He noted that finding viable SMEs, willing to give up control and allowed strategic partnership to grow their businesses, remained a major challenge for the private equity firms.
“We have a situation where our corporate governance is not as strong as a country, especially in the SMEs space as they are mainly owned by family people who are not willing to lose control and allow a third party come in to transform the business.”
Mr.
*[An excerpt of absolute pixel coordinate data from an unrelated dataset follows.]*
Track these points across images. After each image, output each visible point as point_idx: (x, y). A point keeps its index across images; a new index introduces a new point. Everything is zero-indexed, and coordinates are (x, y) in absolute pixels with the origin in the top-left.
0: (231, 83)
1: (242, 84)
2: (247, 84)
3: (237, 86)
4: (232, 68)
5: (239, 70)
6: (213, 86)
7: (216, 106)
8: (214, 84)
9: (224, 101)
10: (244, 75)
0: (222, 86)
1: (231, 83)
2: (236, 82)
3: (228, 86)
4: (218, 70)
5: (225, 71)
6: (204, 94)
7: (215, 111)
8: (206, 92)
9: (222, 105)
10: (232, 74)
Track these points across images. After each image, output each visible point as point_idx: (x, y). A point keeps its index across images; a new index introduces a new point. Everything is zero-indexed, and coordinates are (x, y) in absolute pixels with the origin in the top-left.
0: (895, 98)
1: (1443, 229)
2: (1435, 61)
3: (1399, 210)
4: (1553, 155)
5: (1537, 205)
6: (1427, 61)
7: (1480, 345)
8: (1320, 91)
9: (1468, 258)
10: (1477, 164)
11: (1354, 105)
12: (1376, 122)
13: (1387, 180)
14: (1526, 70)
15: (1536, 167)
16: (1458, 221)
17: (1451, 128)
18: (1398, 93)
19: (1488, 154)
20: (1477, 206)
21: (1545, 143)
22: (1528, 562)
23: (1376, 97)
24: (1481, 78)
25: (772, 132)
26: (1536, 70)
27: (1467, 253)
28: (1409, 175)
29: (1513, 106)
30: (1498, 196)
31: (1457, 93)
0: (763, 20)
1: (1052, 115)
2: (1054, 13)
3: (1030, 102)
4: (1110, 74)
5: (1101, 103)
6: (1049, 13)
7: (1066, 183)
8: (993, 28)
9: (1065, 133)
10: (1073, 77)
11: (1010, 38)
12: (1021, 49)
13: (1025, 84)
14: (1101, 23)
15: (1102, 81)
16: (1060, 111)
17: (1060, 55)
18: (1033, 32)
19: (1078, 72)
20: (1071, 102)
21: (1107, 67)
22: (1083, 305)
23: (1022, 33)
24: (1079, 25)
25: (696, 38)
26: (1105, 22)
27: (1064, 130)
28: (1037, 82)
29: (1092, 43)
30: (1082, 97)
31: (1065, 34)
Boamah was speaking at a private equity dialogue in Accra organized by Stanlib Ghana, the investment wing of Stanbic Bank Ghana.
The goal was to educate and build the skills of fund managers and pension fund trustees on the two new sub-asset classes which had been created under the pension scheme to be invested in private equities.
He said there were huge prospects in the private equity market and that the sector if well developed could help to speed up the development of the country and help pensioners to get better returns on their investment.
He therefore called for huge portions of the pension funds to be invested in private equity firms.
The Chief Investment Officer said one of the objectives of the new ‘Investment Guidelines’ was to ensure that pension funds played a significant role in the development of the Ghanaian economy through private equity investment.
He identified poor governance of SMEs, data deficit and difficulty in locating viable enterprises as barriers that needed to be torn down.
He highlighted the need to provide tax incentives to attract investment into the private equity market, which he said was increasingly becoming an important factor in Ghana’s economic development.
“If we have pension schemes investing in private equity firms, we will have the returns staying in the country to help improve the returns of the pensioner” he added.
Some fund managers called on regulators to create conducive regulatory environment for the industry.